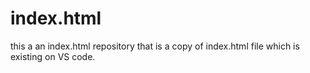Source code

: ﻿# index.html
 this a an index.html repository that is a copy of index.html file which is existing on VS code.
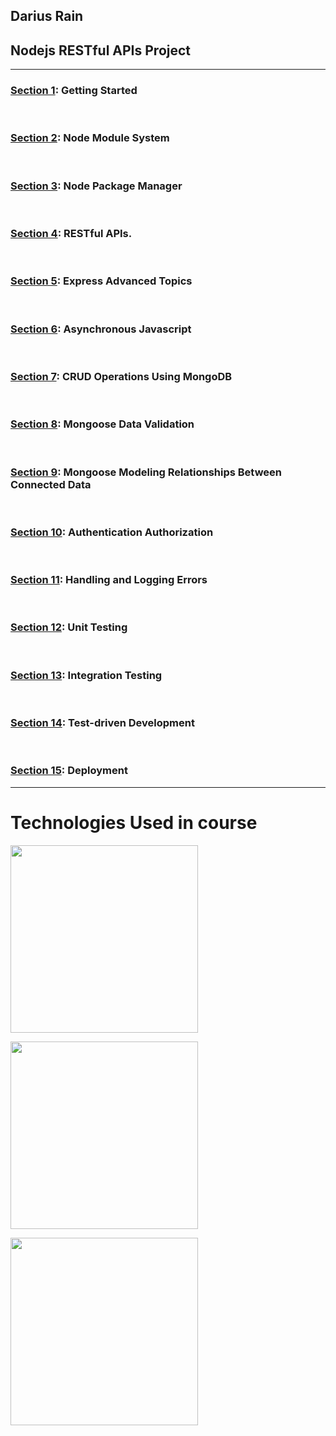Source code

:<h2>Darius Rain <h2>
<h2>Nodejs RESTful APIs Project</h2>
<hr>

<div>
  
  <h3><a href="#">Section 1</a>: Getting Started</h3>
  <br>
  <h3><a href="#">Section 2</a>: Node Module System</h3>
  <br>
  <h3><a href="#">Section 3</a>: Node Package Manager</h3>
  <br>
  <h3><a href="https://github.com/DariusRain/nodejs-course/tree/master/section-4-restful-api">Section 4</a>: RESTful APIs.</h3>
  <br>
  <h3><a href="https://github.com/DariusRain/nodejs-course/tree/master/section-5-asynchronous-javascript">Section 5</a>: Express Advanced Topics</h3>
  <br>
  <h3><a href="#">Section 6</a>: Asynchronous Javascript</h3>
  <br>
  <h3><a href="#">Section 7</a>: CRUD Operations Using MongoDB</h3>
  <br>
  <h3><a href="#">Section 8</a>: Mongoose Data Validation</h3>
  <br>
  <h3><a href="#">Section 9</a>: Mongoose Modeling Relationships Between Connected Data</h3>
  <br>
  <h3><a href="#">Section 10</a>: Authentication Authorization</h3>
  <br>
  <h3><a href="#">Section 11</a>: Handling and Logging Errors</h3>
  <br>
  <h3><a href="#">Section 12</a>: Unit Testing</h3>
  <br>
  <h3><a href="#">Section 13</a>: Integration Testing</h3>
  <br>
  <h3><a href="#">Section 14</a>: Test-driven Development</h3>
  <br>
  <h3><a href="#">Section 15</a>: Deployment</h3>

  

</div>
<hr>
<div height="300px">
<h1>Technologies Used in course</h2>
<a href="https://nodejs.org/en/"><img width="300px" height="300px" src="https://cdn.freebiesupply.com/logos/large/2x/nodejs-1-logo-png-transparent.png"></a><p></p>
<a href="https://www.npmjs.com/package/express"><img width="300px" height="300px" src="https://i.cloudup.com/zfY6lL7eFa-3000x3000.png"></a><p></p>
<a href="https://www.mongodb.com/"><img width="300px" height="300px" src="https://icons-for-free.com/iconfiles/png/512/development+logo+mongodb+programming+icon-1320184807578986595.png"></a><p></p>

</div>

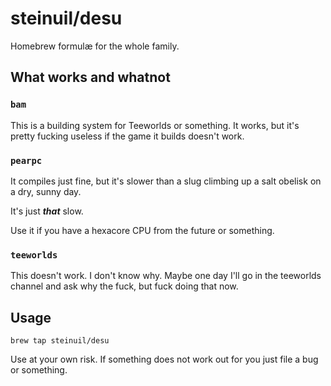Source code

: # steinuil/desu

Homebrew formulæ for the whole family.

## What works and whatnot

### `bam`

This is a building system for Teeworlds or something. It works, but it's pretty 
fucking useless if the game it builds doesn't work.

### `pearpc`

It compiles just fine, but it's slower than a slug climbing up a salt obelisk on 
a dry, sunny day.

It's just ***that*** slow.

Use it if you have a hexacore CPU from the future or something.

### `teeworlds`

This doesn't work. I don't know why. Maybe one day I'll go in the teeworlds 
channel and ask why the fuck, but fuck doing that now.

## Usage

    brew tap steinuil/desu

Use at your own risk. If something does not work out for you just file a bug or 
something.

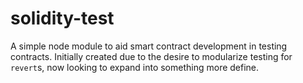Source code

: # solidity-test

A simple node module to aid smart contract development in testing contracts. Initially created due to the desire to modularize testing for `revert`s, now looking to expand into something more define.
* * * *
■ **Work order**:
The word "RESTful" appears in some lines of the records. Please work out how many and reply with that number only.

■ **Response box**:
2